ILA said its dockworkers are set to hit picket lines Oct. 1 over “an unacceptable wage package that we reject,” in the first strike by the union at East and Gulf Coast ports since 1977.
The ports being affected by the labor dispute accounted for nearly 50% of US fertilizer trade over the last five years, with phosphate seeing the largest disruptions among major nutrients, according to data compiled by The Fertilizer Institute.
“Within the global fertilizer marketplace, Tampa, New Orleans, and Houston are three of the US’s most important ports for fertilizer imports and exports," Ryan Bowley, the group's vice president of government affairs, said Sept. 30. "Over half of all East and Gulf Coast fertilizer exports move through Tampa, while over 70% of the region’s fertilizer imports enter the country through New Orleans."
The fertilizer trade is mostly conducted via bulk transportation, which is generally unaffected by ILA work stoppages, but the impacts on container movement can have a spillover effect, as they are “increasingly important for the industry,” the trade group said.
“TFI urges both parties to return to the negotiating table and calls for action by the White House, if necessary, to get the ports open again,” Bowley said.

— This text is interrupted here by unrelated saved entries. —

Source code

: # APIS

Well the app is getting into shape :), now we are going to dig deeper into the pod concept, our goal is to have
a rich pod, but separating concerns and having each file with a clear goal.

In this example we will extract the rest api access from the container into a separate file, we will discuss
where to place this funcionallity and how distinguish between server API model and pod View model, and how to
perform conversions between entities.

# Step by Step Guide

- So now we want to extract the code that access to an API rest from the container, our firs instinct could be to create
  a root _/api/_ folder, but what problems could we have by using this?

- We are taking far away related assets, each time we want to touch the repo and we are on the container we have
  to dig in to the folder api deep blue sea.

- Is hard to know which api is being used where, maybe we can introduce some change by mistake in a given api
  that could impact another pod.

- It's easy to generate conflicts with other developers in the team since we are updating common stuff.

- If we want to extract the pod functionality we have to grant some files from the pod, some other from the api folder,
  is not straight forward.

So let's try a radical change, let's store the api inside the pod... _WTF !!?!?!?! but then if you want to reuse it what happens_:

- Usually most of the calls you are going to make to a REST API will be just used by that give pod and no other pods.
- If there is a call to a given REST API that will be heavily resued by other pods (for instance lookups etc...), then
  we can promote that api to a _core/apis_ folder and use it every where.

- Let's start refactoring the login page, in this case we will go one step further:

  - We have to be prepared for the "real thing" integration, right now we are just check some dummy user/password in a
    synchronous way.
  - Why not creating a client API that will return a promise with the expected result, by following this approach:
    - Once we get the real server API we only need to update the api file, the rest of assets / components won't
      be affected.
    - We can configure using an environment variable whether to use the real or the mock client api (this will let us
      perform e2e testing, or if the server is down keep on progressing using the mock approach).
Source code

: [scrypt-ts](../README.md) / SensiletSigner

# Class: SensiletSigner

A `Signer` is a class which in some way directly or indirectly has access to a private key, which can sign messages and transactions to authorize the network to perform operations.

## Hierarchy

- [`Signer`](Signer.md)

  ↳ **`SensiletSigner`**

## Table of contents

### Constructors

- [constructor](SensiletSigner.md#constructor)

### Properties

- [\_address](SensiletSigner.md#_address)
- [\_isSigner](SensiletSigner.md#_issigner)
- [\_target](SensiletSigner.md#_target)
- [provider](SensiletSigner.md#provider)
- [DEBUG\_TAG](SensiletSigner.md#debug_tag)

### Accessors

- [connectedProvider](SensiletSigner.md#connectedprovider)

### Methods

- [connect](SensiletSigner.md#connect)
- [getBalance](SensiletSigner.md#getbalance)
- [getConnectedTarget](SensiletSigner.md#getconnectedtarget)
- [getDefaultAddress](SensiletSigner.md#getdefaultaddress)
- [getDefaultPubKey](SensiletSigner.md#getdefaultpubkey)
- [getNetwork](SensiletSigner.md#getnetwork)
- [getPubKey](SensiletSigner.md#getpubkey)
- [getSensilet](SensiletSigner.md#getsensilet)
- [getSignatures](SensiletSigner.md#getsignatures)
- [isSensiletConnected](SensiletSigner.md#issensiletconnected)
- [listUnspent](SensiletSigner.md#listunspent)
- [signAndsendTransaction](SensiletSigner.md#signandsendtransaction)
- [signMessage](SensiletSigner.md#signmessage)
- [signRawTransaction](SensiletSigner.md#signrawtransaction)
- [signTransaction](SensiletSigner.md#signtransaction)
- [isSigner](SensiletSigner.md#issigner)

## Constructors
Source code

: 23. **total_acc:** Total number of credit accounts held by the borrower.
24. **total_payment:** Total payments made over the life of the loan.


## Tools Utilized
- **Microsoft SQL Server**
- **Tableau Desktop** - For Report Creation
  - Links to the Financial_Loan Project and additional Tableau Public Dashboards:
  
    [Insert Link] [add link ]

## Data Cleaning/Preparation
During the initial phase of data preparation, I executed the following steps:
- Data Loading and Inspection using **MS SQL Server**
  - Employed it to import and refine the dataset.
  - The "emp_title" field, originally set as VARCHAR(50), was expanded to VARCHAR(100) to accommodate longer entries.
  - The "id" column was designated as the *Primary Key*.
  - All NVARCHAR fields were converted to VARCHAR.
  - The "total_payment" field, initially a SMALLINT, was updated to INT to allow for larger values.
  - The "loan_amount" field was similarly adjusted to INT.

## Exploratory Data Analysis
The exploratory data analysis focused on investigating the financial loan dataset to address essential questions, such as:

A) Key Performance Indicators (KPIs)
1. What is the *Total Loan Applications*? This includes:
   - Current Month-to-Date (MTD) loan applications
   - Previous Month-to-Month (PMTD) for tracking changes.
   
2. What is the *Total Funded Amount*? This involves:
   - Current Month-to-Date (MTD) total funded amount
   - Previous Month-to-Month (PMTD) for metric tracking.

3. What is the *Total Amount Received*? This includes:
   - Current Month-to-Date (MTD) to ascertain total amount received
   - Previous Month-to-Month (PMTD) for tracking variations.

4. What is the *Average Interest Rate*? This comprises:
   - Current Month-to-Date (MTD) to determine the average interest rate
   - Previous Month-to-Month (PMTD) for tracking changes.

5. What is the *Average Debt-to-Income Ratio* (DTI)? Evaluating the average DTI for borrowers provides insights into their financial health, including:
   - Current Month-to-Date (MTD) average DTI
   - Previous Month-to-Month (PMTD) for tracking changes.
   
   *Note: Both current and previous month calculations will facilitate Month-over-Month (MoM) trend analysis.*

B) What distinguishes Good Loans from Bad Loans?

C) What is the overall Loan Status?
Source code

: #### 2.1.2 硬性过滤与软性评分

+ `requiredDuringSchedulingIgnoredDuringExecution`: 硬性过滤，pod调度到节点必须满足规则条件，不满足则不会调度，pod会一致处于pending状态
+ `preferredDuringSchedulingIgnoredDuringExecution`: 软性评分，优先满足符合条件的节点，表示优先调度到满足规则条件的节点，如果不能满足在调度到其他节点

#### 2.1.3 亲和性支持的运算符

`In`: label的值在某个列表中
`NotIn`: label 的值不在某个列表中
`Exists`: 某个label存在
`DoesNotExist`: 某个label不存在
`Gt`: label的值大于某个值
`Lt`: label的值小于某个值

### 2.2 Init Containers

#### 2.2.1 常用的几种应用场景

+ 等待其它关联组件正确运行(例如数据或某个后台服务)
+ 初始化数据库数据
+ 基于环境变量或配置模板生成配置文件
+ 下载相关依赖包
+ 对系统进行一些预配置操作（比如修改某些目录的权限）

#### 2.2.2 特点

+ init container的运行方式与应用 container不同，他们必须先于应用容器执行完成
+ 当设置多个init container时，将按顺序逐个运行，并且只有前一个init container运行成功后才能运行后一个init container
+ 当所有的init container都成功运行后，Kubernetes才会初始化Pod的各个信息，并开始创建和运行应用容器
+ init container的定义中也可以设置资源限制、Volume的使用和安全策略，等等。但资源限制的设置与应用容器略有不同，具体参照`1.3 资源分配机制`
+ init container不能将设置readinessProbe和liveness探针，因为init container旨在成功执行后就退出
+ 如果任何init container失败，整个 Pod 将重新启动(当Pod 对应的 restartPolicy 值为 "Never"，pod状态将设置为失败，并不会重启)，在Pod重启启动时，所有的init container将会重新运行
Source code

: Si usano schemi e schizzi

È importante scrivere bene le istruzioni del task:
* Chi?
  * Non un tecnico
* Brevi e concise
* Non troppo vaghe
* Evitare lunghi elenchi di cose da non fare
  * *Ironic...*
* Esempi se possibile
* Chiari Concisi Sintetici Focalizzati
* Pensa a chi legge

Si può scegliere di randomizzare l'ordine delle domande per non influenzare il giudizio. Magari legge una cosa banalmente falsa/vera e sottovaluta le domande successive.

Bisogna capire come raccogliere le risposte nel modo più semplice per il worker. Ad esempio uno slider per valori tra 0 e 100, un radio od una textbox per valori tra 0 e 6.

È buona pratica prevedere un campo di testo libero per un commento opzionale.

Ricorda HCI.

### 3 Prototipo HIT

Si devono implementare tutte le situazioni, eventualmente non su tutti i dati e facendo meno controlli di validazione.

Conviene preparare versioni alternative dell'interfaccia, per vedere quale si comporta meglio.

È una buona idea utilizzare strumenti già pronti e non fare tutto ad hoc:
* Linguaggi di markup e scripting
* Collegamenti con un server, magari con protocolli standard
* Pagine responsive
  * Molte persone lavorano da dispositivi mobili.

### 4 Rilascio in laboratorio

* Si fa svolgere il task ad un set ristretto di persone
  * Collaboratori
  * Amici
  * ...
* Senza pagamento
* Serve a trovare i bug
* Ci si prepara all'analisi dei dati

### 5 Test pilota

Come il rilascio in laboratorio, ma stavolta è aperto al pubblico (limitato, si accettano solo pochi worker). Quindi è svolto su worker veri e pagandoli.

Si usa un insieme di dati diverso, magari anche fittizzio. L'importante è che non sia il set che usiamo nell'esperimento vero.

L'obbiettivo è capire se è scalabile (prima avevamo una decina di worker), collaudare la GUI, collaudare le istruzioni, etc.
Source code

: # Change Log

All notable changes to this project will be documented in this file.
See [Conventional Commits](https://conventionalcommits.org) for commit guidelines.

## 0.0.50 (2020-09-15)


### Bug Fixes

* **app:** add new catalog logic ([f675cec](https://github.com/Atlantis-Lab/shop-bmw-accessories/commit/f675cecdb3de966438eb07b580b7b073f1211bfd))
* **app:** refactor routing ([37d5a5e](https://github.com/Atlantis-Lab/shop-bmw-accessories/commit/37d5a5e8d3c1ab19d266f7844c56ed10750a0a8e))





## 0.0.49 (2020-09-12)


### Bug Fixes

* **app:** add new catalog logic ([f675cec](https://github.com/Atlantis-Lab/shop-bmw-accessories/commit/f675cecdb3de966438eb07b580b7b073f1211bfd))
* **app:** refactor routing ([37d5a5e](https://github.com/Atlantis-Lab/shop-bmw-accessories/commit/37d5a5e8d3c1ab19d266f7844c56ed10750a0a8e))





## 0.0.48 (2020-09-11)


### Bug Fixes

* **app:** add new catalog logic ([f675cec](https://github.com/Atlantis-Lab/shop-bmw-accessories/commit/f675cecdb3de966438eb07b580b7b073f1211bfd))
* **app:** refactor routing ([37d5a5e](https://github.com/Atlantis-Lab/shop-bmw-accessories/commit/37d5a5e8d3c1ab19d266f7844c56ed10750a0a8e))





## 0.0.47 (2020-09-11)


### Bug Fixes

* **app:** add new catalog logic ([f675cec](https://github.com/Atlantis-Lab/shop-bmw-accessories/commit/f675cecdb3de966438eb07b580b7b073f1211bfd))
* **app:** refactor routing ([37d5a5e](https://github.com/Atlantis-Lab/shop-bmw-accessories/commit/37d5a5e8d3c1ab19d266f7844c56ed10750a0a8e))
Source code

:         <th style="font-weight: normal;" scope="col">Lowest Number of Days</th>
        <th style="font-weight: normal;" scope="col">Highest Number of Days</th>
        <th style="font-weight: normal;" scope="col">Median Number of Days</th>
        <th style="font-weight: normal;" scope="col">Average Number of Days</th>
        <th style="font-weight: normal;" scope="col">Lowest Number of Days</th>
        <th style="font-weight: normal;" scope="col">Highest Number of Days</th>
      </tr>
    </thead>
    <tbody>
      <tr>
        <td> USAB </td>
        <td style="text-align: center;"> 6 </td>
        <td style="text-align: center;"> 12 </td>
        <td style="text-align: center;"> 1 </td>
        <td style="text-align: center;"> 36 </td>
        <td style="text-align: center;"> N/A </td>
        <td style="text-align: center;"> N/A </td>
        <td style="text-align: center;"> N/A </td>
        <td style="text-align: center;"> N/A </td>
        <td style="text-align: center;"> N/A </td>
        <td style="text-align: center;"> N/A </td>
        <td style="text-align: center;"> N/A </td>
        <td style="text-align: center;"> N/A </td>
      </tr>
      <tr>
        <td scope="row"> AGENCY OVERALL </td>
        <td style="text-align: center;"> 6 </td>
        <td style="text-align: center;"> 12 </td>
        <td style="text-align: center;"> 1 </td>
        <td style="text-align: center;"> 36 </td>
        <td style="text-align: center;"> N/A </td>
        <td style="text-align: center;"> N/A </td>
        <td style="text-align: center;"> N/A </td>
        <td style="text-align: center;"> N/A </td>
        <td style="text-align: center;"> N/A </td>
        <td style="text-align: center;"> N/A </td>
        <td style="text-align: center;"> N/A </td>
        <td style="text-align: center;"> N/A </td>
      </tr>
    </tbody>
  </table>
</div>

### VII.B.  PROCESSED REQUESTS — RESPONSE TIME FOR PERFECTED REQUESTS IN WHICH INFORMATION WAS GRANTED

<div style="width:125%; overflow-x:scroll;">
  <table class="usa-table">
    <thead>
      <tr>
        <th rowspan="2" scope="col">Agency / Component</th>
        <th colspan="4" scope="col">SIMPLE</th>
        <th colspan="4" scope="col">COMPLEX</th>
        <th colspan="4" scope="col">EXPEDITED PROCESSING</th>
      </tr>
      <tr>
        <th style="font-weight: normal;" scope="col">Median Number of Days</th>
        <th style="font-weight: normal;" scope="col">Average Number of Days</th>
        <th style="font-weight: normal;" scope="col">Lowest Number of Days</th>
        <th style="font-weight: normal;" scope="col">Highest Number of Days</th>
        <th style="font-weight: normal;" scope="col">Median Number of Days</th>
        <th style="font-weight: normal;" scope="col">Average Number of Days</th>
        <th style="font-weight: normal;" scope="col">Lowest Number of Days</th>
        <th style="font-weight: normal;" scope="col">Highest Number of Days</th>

The Biden administration has urged ILA and the United States Maritime Alliance to go back to the negotiating table and work out their differences to avert a strike. However, President Joe Biden said he had no plans to invoke the Taft-Hartley Act, which would pause the strike and send both sides back to the negotiating table.
A labor dispute by Canadian rail workers also threatened to disrupt the fertilizer supply chain, before the Canadian government moved to end the single-day strike on Aug. 22.
About 75% of all Canadian fertilizer products depend on rail transportation for both domestic use and international trade, according to Fertilizer Canada. Disruptions are estimated to cost daily the fertilizer industry around C$55 million-C$63 million ($40 million-$46 million) in lost sales revenue, not including logistical and operational costs, Fertilizer Canada said at the time.